By 1976, Pennsylvania’s struggling Michter’s Distillery was betting heavily on tourism to keep its doors open. To attract visitors during the bicentennial year, they installed a small, historic-scale demonstration distillery in one of the site’s 19th century buildings. Built by Vendome, it was a complete distillery with mash cooker, fermenters, beer still, spirit still, condenser, and all associated tanks and other accessories. It can produce about 50 gallons of spirit a day, enough to fill one standard whiskey barrel.

The barrel-a-day distillery operated at Michter's for the next 14 years. After Michter's closed it sat there for a few years until 1996, when it was purchased by David Beam, who moved it to Bardstown, Kentucky. It was put on display there but never used.
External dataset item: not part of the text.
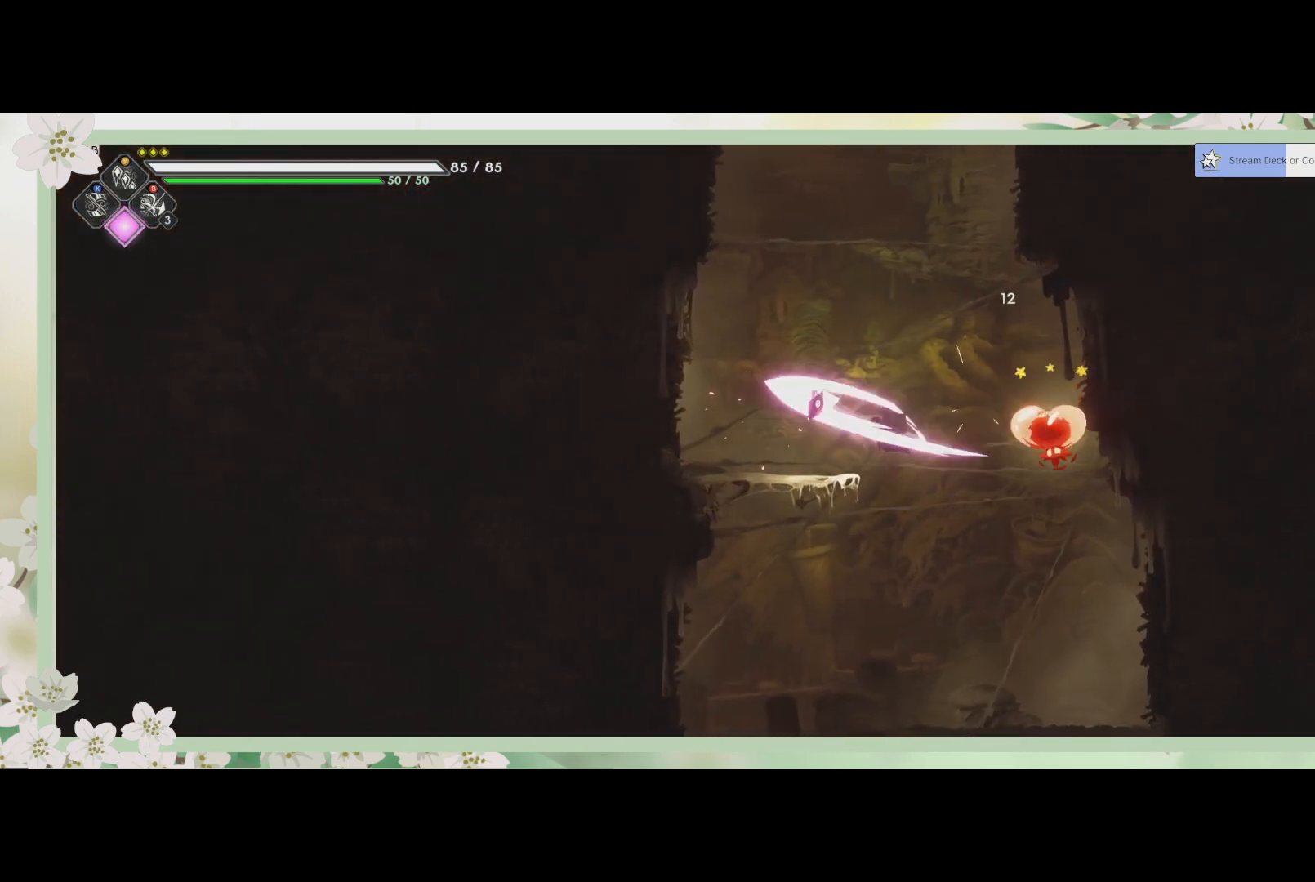
{"buttons": [], "left_stick": "center", "events": [[133, "SQUARE", "up"], [200, "SQUARE", "down"], [300, "SQUARE", "up"], [400, "SQUARE", "down"], [500, "SQUARE", "up"]]}
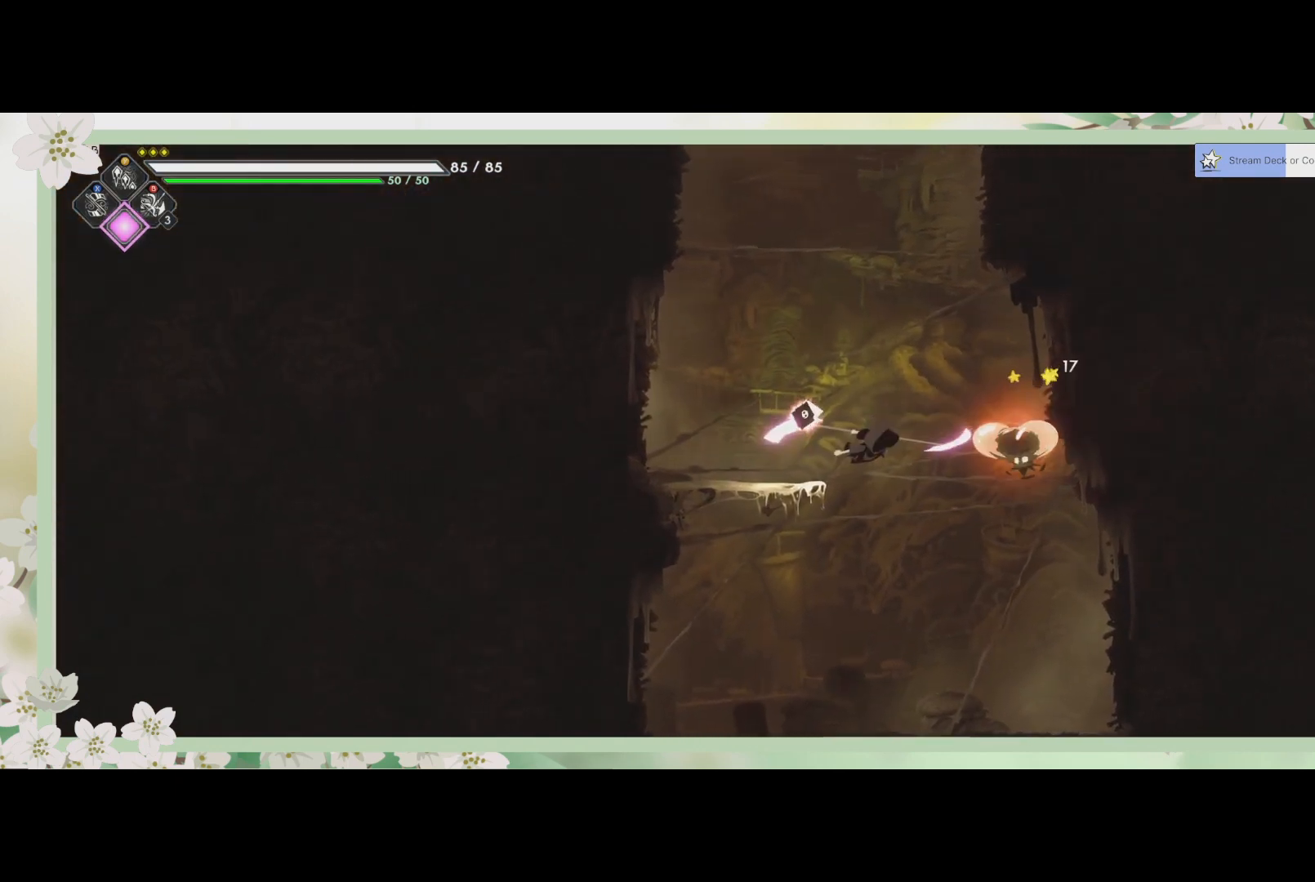
{"buttons": [], "left_stick": "center", "events": [[100, "SQUARE", "down"], [233, "SQUARE", "up"], [267, "SQUARE", "down"], [333, "SQUARE", "up"]]}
In February of this year it was purchased by Tom's Foolery Distillery in Chagrin Falls, Ohio. After a trip to Vendome for refurbishing it was moved to its new home. Tom and Lianne Herbruck put the major pieces in place over Father's Day weekend. They currently make applejack (i.e., apple brandy) but with the new/old stills they also intend to make whiskey.

No decision has been made on an exact start date and, of course, it will be years before they have any aged whiskey to sell, but the Herbrucks tend not to let grass grow under their feet so I expect the first batch will be made sooner rather than later.

Wednesday, June 22, 2011

The New Reader Is On Its Way.

The June, 2011 issue (Volume 13, Number 6) of the Bourbon Country Reader is in the mail. This concludes Volume 13, which means it's now available as a bound volume.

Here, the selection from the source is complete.